Você pode ter suas preferências e elas não incluírem praia. Você não precisa ser carioca para amar o mar e torcer por dias de sol. Porque um dia ensolarado não anima só quem gosta de se bronzear: anima a viver.

E que venha o verão!




quarta-feira, 30 de setembro de 2009

Por favor, não alimente as plantas

por Maria Carolina Medeiros

Você já viu uma planta carnívora? Sabia que elas existem de verdade? Segundo a wikipedia, plantas carnívoras são aquelas que têm habilidade de capturar animais e, através de enzimas digestivas, extrair compostos nitrogenados para seu próprio aproveitamento.


Não sou bióloga e a única coisa que entendo sobre plantas é a sensação que receber flores me provoca. Mas lendo a definição sobre plantas carnívoras (não me perguntem por que), percebi que há muito mais em comum entre elas e humanos do que o fato de ambos sermos seres vivos.


Rir da “desgraça” alheia é praxe pra quase todo mundo. Mesmo a melhor das criaturas já caiu na gargalhada ao ver um desconhecido levar um tombo na rua. Mas existe uma tolerância pro nível de normalidade nesses casos. Se o escorregão provocou um acidente sério, eu ia parar de achar graça na hora. E você?

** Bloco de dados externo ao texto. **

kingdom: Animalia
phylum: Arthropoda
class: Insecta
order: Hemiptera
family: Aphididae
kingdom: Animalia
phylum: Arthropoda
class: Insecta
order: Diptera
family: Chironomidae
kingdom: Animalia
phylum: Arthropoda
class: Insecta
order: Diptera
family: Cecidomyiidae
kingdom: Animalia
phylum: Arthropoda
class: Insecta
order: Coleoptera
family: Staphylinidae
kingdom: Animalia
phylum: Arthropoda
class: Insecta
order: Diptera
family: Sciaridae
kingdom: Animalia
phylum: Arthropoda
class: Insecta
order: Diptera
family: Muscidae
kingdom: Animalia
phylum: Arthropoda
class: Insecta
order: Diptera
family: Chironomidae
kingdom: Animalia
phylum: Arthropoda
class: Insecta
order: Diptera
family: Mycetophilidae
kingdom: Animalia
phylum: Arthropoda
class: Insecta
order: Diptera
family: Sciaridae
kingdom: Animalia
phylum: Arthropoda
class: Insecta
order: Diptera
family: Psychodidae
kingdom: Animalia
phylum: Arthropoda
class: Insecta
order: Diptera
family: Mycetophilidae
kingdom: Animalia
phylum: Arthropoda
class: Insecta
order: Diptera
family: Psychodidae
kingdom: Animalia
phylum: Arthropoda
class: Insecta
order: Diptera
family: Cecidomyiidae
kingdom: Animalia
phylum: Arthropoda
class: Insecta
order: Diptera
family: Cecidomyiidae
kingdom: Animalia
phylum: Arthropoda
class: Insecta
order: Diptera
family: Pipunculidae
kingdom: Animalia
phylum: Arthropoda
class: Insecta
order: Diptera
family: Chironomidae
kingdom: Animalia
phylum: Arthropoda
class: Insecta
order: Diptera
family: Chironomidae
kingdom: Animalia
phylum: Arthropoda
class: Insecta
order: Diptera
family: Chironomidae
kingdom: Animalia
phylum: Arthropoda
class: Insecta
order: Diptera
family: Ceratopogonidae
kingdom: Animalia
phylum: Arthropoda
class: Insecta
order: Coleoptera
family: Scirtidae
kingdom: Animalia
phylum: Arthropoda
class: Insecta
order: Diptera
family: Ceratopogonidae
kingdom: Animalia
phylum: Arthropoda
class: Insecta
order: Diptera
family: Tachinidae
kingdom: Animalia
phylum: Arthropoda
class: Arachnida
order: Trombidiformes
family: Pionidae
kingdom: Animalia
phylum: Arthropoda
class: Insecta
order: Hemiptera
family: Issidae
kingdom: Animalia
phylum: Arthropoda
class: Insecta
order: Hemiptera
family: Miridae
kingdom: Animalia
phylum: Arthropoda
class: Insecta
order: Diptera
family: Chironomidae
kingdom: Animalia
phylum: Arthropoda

Existem pessoas que, assim como as plantas carnívoras, se nutrem da infelicidade do outro. Revêem um velho amigo, constatam que ele continua em forma e elogiam com uma ponta de inveja, em vez de perguntarem a receita do sucesso e aplicar para si. Adoram consolar a amiga que brigou com o namorado, mas se ausentam quando o casal está bem, porque na harmonia sua presença não é necessária. Ou seria porque não se sentem confortável com a alegria alheia? No fundo, essas pessoas precisam que o outro esteja mal, porque é assim que se sentem úteis, é disso que se nutrem; são como as plantas carnívoras.


Certa vez a querida mãe de uma querida amiga me disse que amigos não são necessariamente aqueles que te consolam no fracasso, e sim os que aguentam o seu sucesso. Como faz sentido! É muito mais difícil alguém que queira verdadeiramente o seu bem e consiga se nutrir disso, partilhando da sua felicidade. Porque alegria é assim, quanto mais a gente divide, mais tem. Mas precisa ser com gente do bem, que não fique forte na medida em que te enfraqueça.


Tanto se fala sobre namoros e casamentos saudáveis, mas que assim sejam também as amizades. Desconfie do amigo que precisa que você precise dele. Aquele que verdadeiramente te apoia estará, sim, ao seu lado quando você precisar. Mas se não precisar nunca, melhor ainda: vai querer estar com você mesmo assim. E vai dar graças a Deus por não ter que te emprestar o ombro pra chorar.